I was a bit mystified about the _shirt with long slives_, but since they're already bringing a Bridget to do all the dirty work for them so they can keep their breeches spotless, perhaps the _slives_ are mentioned in conjunction with the shirt, and have to be _long_, so they can keep the rider in their white breeches well off the ground until the horse is available to take over this task, further reducing the risk to the spotlessness of the breeches and general attire before the actual event.


----------



## Avna (Jul 11, 2015)

Slives seem like a throwback to Elizabethan riding dress. However, polo was a Persian game, far predating the Elizabethan era. They didn't indulge in slives in Persia, preferring the kandus.


----------



## MeditativeRider (Feb 5, 2019)

Slives just made me think of the Jabberwocky (slithy toves) and now with SueC's description of a Bridget, I am having visions of something steampunk-ish. Should be a fun show, LOL.


----------



## knightrider (Jun 27, 2014)

Nobody has mentioned yet the racquet for horse grooming. Are the riders supposed to bat the brushes across the hay net?


----------



## egrogan (Jun 1, 2011)

knightrider said:


> Nobody has mentioned yet the racquet for horse grooming. Are the riders supposed to bat the brushes across the hay net?
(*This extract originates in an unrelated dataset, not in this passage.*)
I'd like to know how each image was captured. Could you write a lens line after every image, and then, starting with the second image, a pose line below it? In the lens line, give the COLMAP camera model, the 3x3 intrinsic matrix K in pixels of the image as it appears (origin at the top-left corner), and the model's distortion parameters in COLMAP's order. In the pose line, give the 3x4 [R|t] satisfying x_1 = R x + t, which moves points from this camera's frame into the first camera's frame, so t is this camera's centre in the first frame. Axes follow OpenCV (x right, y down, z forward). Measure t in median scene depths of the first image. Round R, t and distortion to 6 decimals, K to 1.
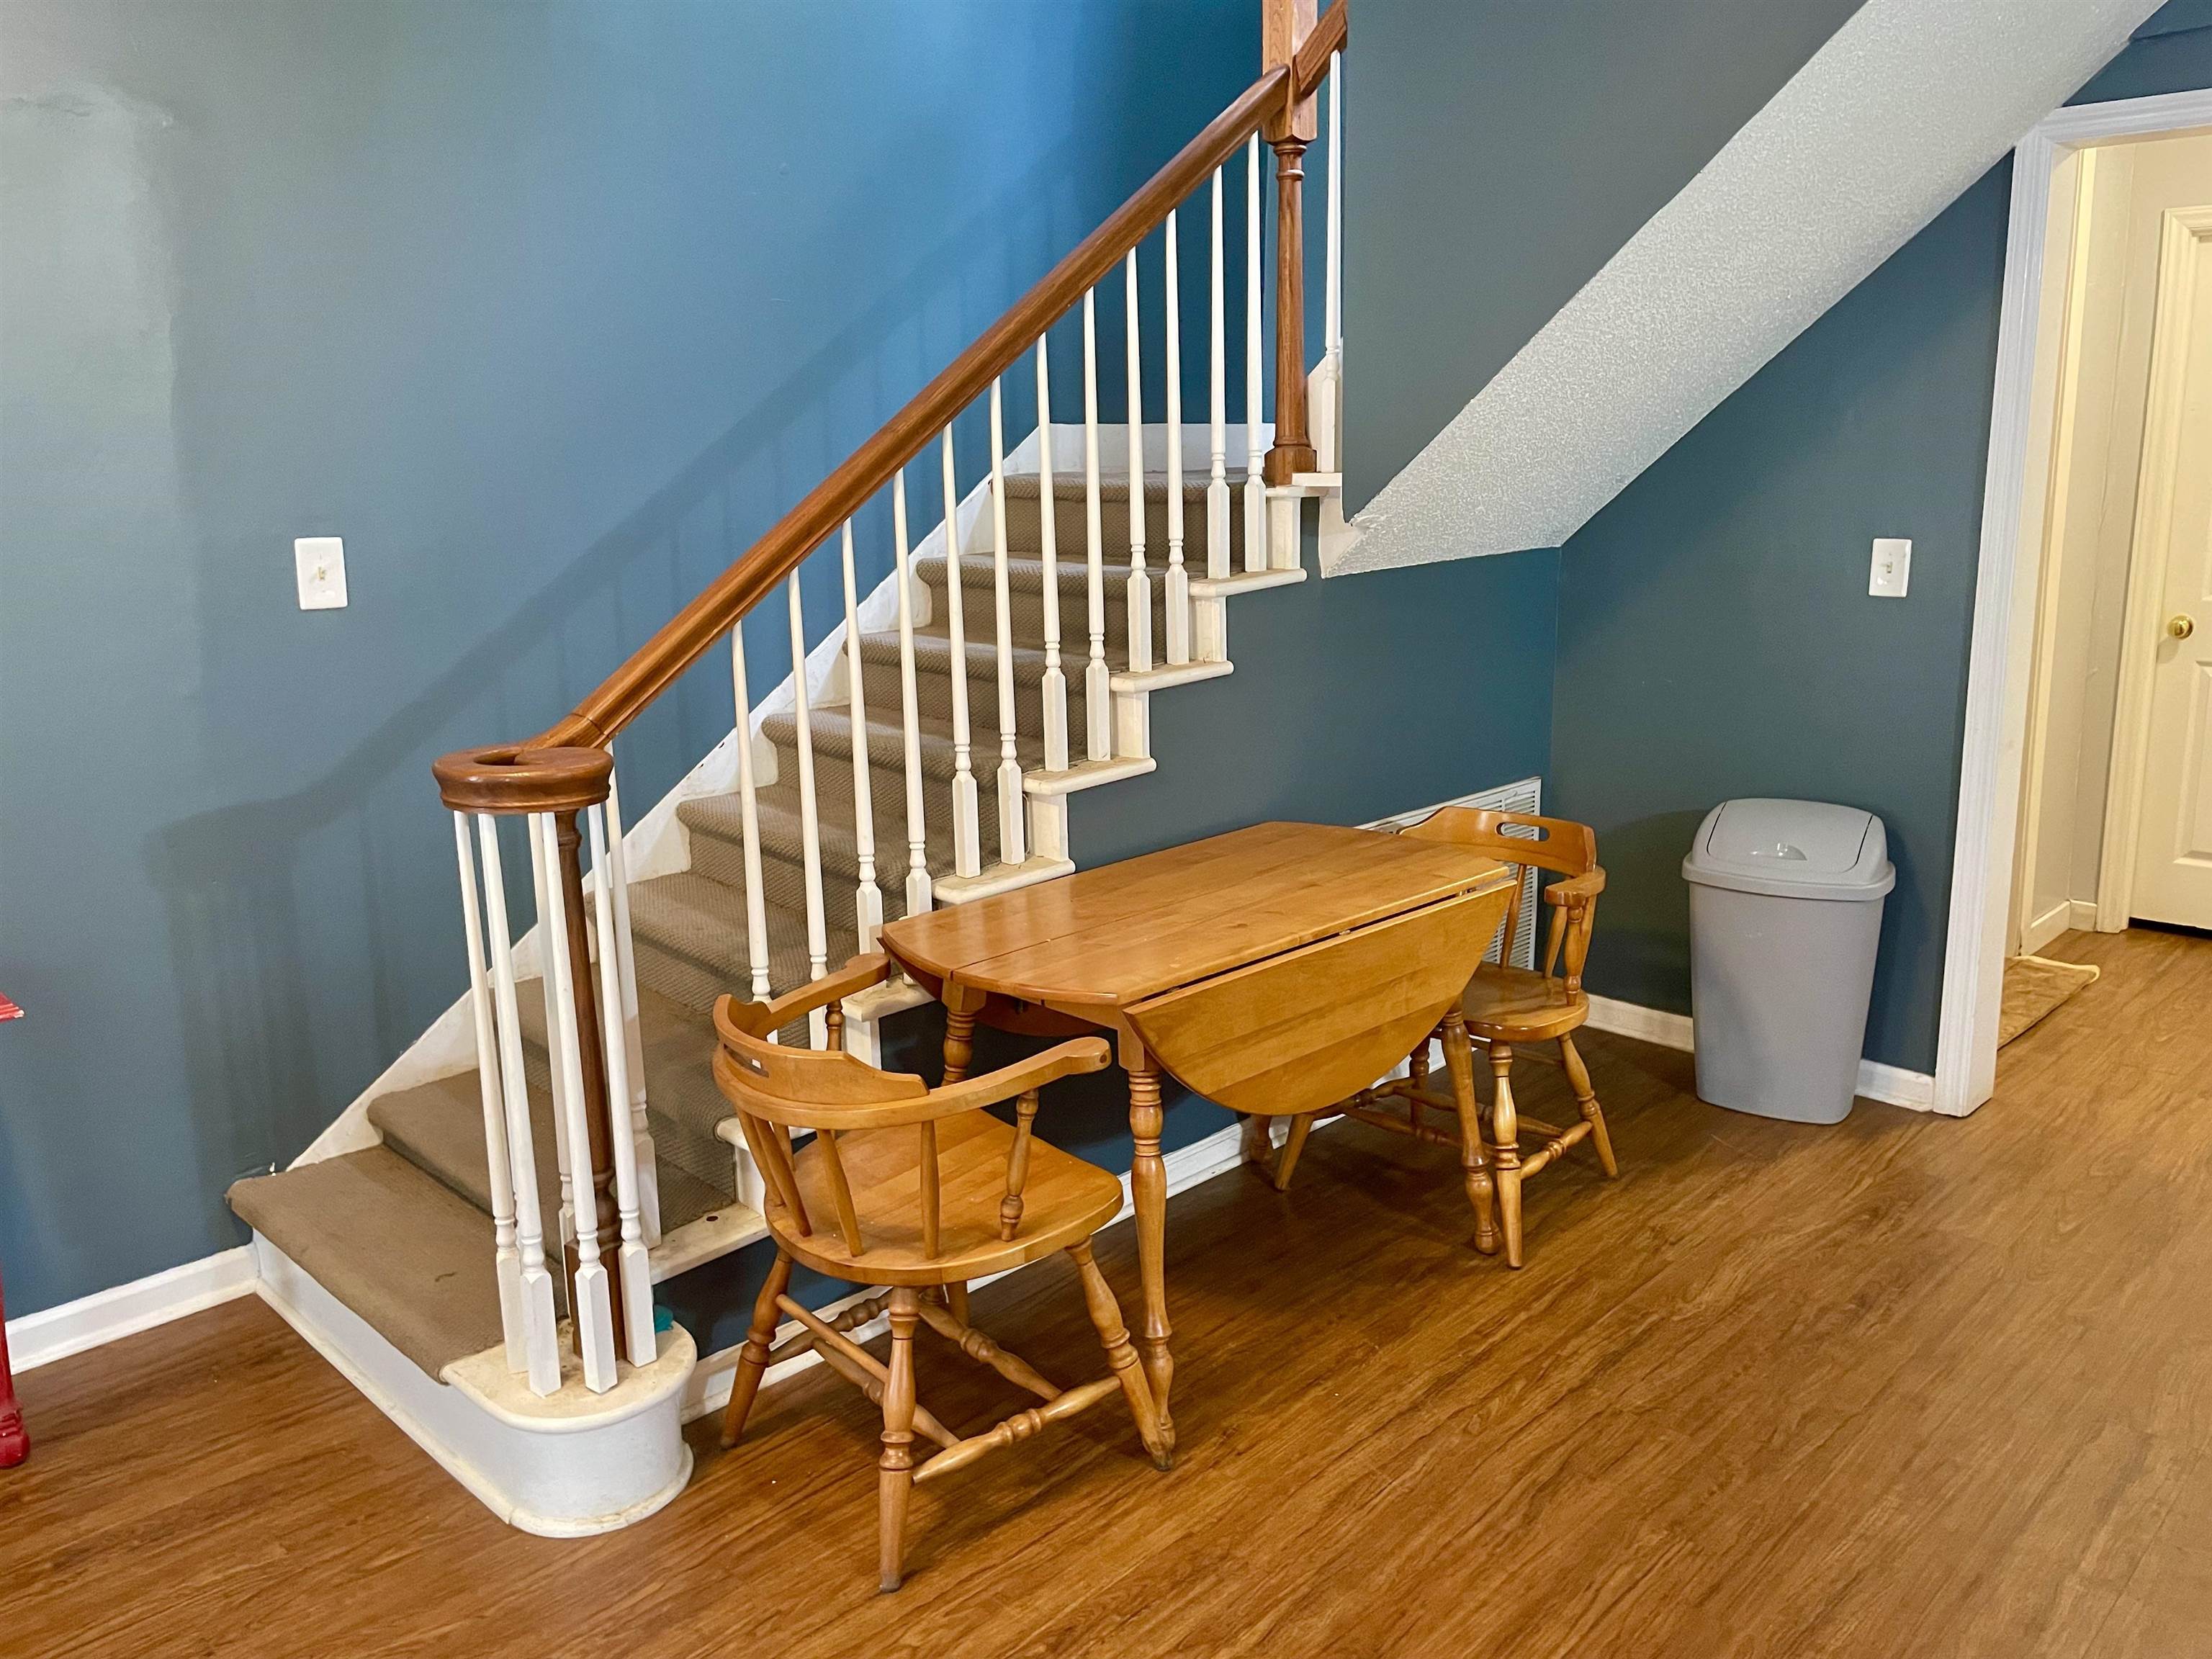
lens RADIAL K [[1691.0, 0, 1113.5], [0, 1691.0, 824.1], [0, 0, 1]] dist [0.045210, -0.028146]
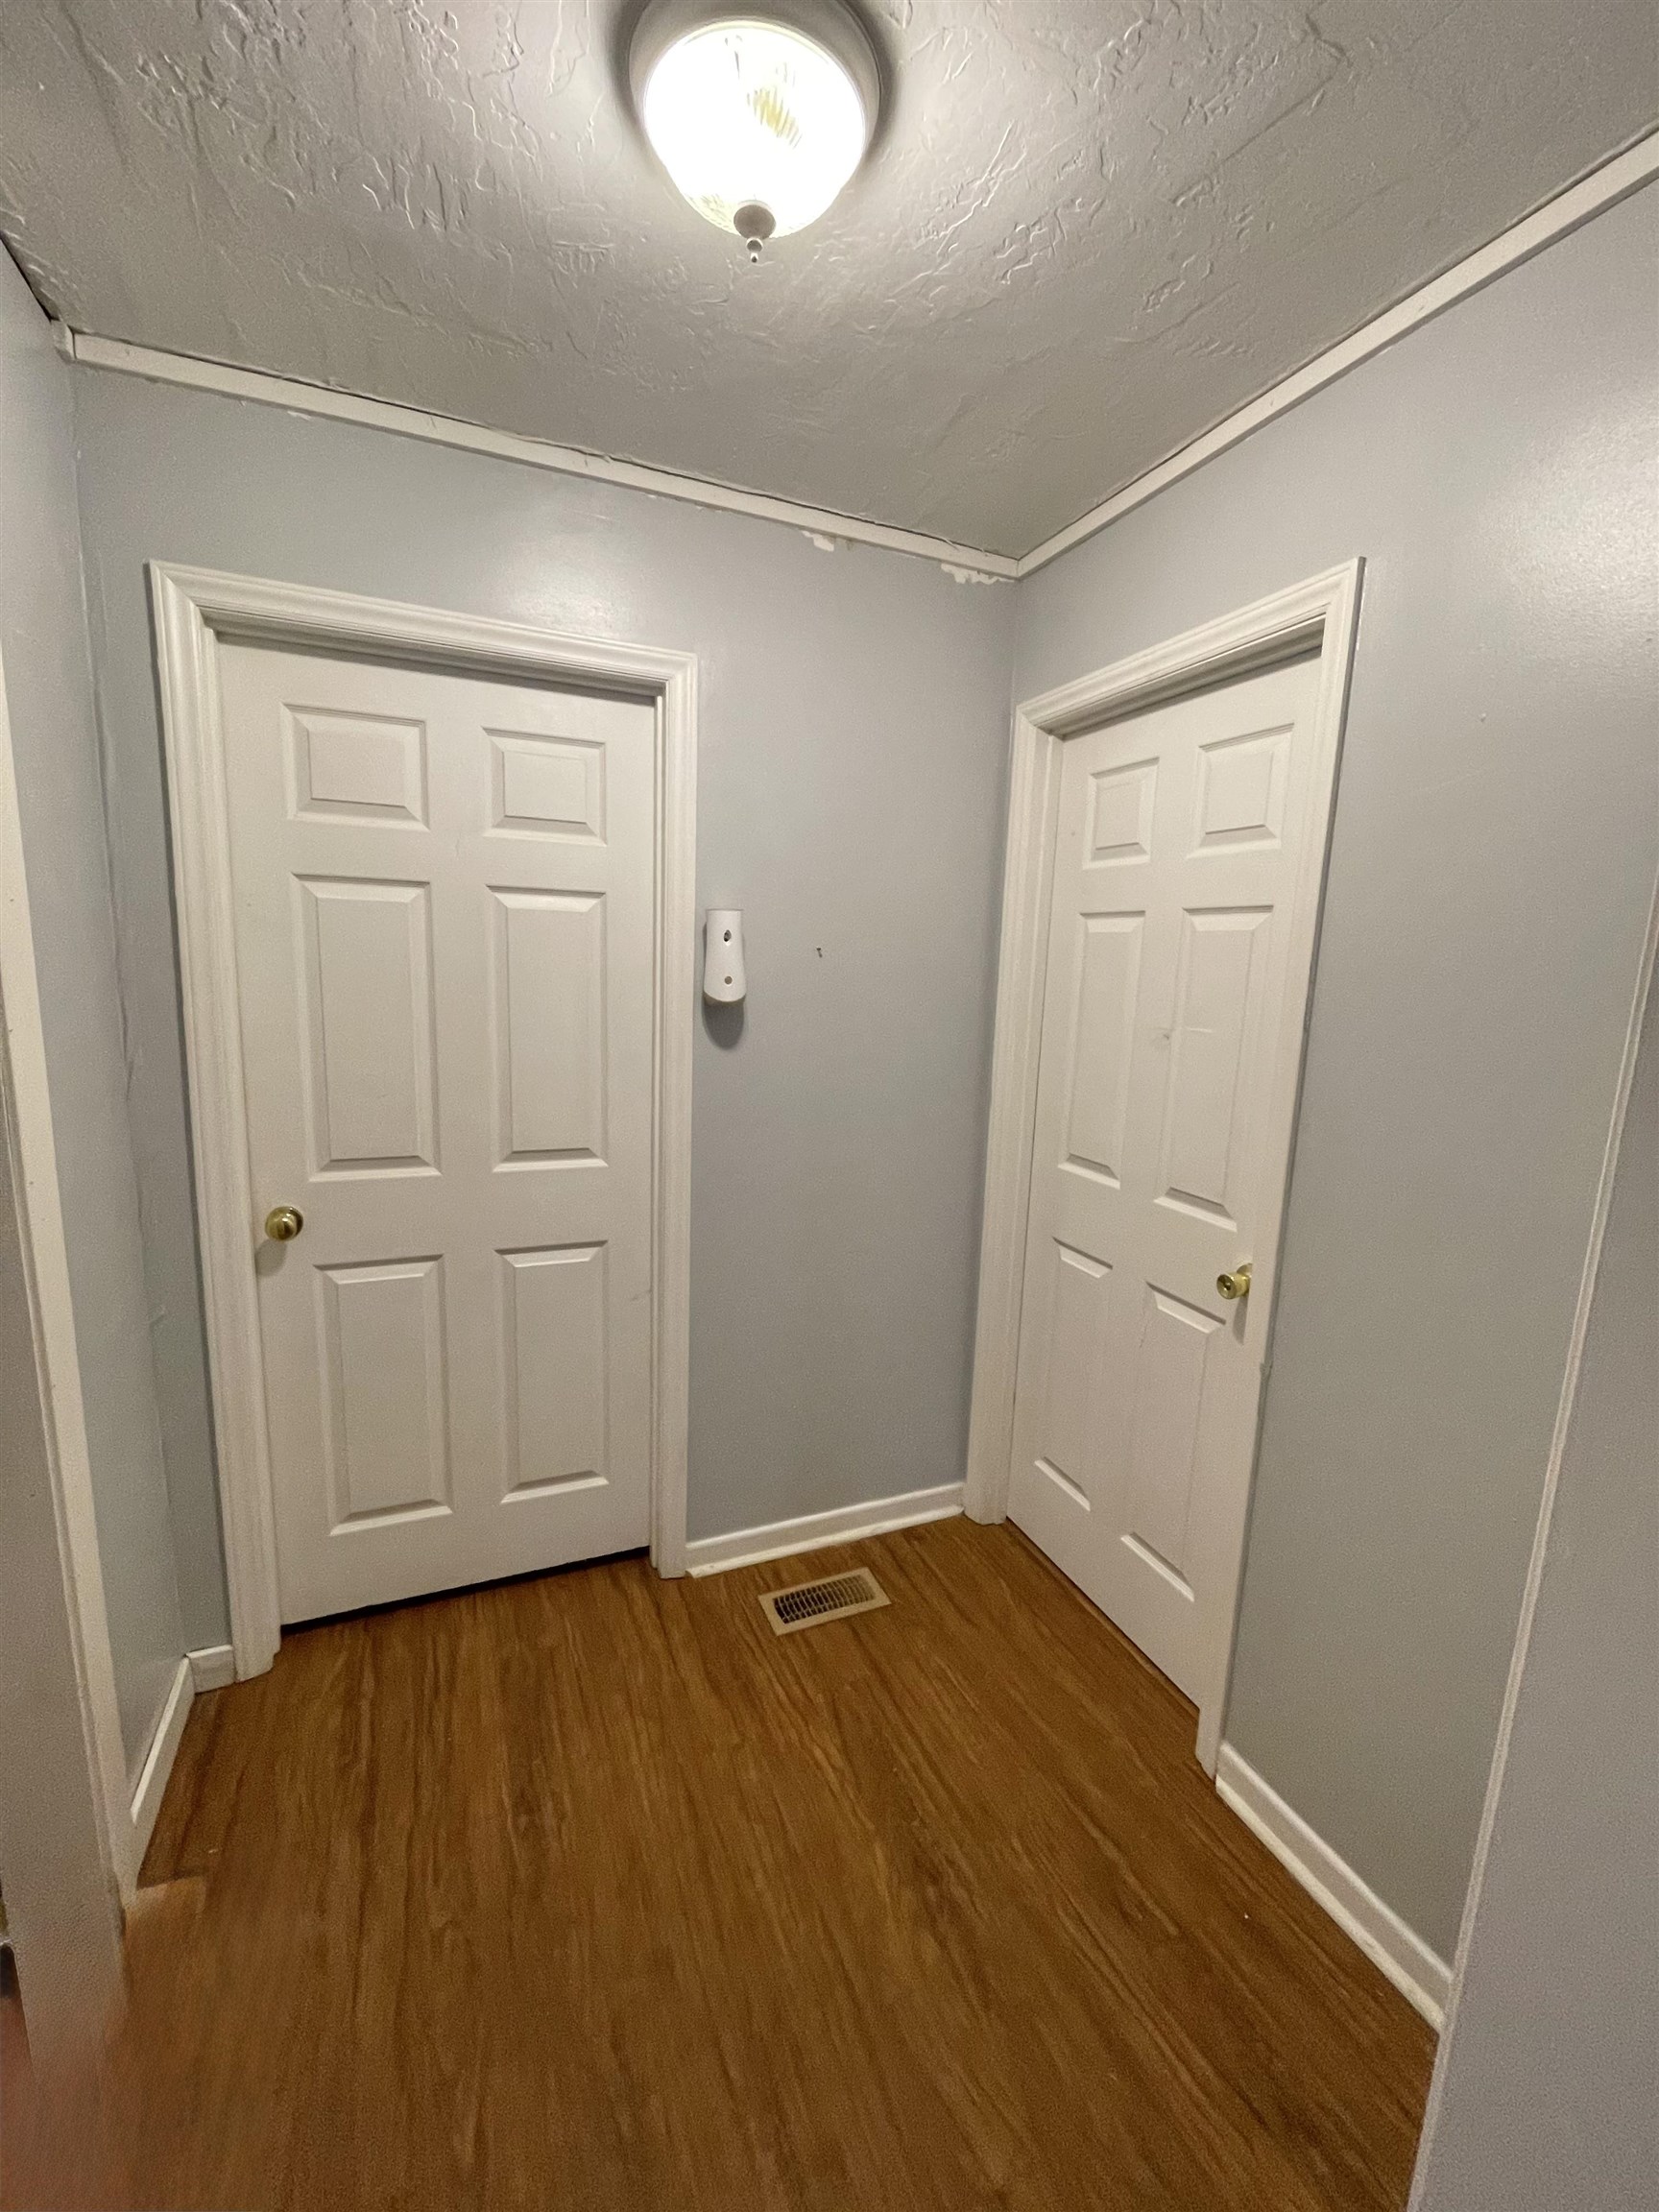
lens RADIAL K [[887.8, 0, 833.2], [0, 887.8, 1095.9], [0, 0, 1]] dist [-0.003810, -0.000251]
pose [[0.365521, -0.103282, 0.925055, 0.377542], [0.145697, 0.987923, 0.052731, -0.151741], [-0.919329, 0.115504, 0.376155, 0.654746]]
Or the extension cord to recharge pony in between classes?? :think:


----------



## tinyliny (Oct 31, 2009)

you need your:


pitch pipe, to make sure you are whistling in tune
your mounting tape , to get your American Idol posters up on the stall wall
Your extension helmet, for when you head swells up with praise, so your helmet will still fit.


your hose belt, so you can bring the water to the stall
Your grooming racquet, for grooming competitions
your Polo slaves, who will run from wicket to wicket and make you look handy
and, your 'Bridget', who will point to door number one, two or three, and see which idiot picks what.


Don't forget the list.


----------